Perle, a frequent talk show guest, has been one of the leading voices demanding the ouster of Saddam Hussein. Because Trireme, which was founded in 2001, specializes in homeland security and defense, Hersh writes that Perle "has set up a company that may gain from a war."
Perle calls the piece "inaccurate" but doesn't dispute that the lunch took place. He says he will likely sue Hersh in Britain, where libel cases face a lesser burden of proof.
Perle says he has a four-page letter -- he won't say whether it's from Khashoggi or Zuhair -- complaining of "egregious misquotes and flagrant errors derived from my interview with Mr. Hersh," along with "reckless, grotesque renditions and innuendos."
Remnick says he believes the letter is from Khashoggi and that "those quotes were all gone over carefully with Khashoggi." He says that when Perle called him Wednesday, he replied that there was nothing for the New Yorker to retract.
Perle launched his counterattack Sunday on CNN's "Late Edition," declaring that Hersh is "the closest thing American journalism has to a terrorist."
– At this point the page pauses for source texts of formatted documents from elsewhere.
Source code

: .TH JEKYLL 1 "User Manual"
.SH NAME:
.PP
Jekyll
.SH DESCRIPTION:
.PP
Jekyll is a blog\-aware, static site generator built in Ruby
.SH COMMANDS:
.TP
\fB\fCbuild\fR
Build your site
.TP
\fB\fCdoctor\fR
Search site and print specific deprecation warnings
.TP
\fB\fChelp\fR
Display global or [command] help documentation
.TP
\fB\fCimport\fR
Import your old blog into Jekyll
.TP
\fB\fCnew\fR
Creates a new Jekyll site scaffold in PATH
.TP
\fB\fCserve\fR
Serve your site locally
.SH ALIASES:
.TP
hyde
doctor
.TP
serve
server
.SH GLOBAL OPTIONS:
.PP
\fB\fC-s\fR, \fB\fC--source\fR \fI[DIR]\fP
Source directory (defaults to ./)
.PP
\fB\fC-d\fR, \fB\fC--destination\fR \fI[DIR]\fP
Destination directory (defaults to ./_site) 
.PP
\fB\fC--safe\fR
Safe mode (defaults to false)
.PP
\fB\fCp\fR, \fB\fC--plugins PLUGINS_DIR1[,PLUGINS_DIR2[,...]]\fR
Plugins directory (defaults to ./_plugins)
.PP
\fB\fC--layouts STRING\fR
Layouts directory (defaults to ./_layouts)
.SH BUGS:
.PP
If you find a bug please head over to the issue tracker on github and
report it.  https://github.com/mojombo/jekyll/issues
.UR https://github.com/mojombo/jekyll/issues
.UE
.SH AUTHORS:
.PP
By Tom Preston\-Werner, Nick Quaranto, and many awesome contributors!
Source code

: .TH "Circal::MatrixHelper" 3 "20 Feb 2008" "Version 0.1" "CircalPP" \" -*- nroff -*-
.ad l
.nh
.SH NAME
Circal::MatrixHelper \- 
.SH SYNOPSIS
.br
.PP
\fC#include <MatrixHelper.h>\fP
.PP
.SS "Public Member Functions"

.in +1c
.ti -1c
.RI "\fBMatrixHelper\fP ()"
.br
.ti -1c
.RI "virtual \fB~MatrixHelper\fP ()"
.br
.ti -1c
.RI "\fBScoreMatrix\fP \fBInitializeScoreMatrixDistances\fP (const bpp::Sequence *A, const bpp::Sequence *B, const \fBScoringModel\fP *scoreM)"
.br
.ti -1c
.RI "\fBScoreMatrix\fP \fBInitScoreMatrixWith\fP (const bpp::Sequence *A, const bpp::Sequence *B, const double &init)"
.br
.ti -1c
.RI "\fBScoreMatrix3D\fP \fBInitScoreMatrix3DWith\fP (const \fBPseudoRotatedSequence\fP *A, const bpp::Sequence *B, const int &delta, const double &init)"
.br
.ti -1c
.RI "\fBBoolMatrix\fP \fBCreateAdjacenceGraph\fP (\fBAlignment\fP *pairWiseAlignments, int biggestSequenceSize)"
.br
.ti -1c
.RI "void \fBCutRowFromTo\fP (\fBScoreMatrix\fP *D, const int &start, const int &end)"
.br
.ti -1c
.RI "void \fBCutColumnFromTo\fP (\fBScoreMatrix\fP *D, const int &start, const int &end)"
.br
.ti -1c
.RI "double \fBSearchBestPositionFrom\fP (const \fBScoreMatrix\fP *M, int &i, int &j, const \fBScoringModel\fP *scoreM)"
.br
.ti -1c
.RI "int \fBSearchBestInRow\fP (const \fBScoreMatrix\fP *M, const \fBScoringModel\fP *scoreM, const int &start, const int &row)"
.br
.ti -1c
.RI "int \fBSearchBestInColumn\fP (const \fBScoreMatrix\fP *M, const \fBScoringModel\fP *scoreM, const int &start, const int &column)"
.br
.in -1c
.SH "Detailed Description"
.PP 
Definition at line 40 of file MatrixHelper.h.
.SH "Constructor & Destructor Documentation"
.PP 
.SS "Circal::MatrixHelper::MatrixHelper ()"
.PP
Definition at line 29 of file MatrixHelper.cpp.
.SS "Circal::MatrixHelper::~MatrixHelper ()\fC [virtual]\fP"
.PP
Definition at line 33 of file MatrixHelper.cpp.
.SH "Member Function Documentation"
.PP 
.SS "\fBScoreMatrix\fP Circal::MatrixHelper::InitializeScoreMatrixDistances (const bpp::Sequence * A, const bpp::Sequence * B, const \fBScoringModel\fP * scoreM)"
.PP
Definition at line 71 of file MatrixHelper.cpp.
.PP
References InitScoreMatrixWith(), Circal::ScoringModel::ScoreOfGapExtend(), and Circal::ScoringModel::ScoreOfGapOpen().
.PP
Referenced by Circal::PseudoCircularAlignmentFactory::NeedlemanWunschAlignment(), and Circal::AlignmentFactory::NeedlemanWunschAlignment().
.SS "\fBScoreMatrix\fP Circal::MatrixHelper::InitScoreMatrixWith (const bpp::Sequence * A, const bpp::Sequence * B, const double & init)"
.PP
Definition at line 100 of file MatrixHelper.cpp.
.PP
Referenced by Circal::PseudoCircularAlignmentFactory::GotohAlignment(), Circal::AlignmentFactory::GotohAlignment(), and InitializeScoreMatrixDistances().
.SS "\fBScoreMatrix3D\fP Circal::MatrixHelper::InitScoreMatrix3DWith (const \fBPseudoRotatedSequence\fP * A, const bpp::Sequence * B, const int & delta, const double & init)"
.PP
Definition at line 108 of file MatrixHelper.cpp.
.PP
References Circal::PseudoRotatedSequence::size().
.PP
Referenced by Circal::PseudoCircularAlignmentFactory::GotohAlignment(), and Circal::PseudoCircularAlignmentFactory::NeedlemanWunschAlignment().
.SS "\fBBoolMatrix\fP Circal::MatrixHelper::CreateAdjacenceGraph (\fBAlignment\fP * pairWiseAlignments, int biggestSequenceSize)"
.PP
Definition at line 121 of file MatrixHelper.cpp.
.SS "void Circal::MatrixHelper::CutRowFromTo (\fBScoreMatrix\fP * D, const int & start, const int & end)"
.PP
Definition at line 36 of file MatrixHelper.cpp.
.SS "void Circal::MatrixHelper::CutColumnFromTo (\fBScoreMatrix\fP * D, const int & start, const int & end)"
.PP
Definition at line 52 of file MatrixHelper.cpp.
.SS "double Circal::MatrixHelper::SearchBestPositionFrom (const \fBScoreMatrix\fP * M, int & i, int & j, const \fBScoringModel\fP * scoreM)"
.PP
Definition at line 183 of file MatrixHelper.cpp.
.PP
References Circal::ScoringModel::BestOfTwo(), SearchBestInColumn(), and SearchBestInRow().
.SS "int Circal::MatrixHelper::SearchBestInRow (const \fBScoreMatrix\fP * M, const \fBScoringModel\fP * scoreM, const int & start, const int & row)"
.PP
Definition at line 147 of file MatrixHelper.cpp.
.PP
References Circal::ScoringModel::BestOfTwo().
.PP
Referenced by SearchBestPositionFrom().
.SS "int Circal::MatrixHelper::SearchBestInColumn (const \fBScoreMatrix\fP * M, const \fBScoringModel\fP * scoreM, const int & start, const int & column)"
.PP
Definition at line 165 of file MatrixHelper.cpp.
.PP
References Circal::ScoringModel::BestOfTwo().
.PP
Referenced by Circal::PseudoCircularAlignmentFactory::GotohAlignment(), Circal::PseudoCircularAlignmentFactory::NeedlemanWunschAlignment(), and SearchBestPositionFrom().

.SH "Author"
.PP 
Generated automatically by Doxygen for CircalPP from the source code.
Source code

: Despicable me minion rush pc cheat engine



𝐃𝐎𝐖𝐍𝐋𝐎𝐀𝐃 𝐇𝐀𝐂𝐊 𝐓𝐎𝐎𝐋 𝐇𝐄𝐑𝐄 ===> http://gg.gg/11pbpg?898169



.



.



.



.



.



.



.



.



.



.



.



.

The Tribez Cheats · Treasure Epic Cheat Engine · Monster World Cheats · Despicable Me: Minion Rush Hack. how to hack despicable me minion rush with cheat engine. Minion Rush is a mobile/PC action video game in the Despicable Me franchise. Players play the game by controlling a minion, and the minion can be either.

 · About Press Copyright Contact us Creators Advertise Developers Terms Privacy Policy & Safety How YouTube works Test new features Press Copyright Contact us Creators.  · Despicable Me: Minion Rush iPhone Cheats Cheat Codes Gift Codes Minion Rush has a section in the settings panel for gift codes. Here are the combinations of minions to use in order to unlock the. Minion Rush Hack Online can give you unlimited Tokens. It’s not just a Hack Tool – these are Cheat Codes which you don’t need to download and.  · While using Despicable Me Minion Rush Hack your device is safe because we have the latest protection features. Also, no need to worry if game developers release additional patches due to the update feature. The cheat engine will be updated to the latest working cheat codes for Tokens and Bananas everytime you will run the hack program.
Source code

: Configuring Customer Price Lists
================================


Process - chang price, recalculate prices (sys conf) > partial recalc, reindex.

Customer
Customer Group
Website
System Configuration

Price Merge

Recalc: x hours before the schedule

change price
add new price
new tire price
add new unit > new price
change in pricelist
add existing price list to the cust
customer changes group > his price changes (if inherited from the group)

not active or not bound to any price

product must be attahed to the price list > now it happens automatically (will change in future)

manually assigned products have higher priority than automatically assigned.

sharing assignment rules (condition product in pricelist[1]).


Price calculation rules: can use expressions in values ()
"He should know better," Remnick says. "The only loose talk I know of where this entire story is concerned is coming from Mr. Perle. That story was deeply and well reported and thoroughly checked, with Mr. Perle's cooperation."
In Perle's telling -- which also appears in the Hersh article -- he was invited to meet with Zuhair, who had recently been in Baghdad and was said to have information about Hussein being willing to step down. "I went there as a private citizen to hear what this man had to say," Perle says. "There was never any business discussed."
Salon columnist Joe Conason says Perle "arguably should be required to resign" from the Defense Policy Board "because of his grossly intemperate public attack on Hersh." But former Bush speechwriter David Frum writes in National Review Online: "Would such an investment have been improper if it had been discussed? Despite Hersh's heavy breathing, the article has to concede that the answer is once more no: Richard Perle is a private citizen, who serves the U.S. government without pay, and is entitled to earn a living so long as he avoids conflicts of interest -- of which Hersh could show none."
Hersh says he has "immense respect" for Perle for being willing to talk to the press. But, he says, "if Richard Perle having a private lunch in Marseilles with Adnan Khashoggi about a business deal -- or about politics -- isn't a story, I've been in the wrong business for 40 years. It's a story, period. That's what I do for a living. I write stories."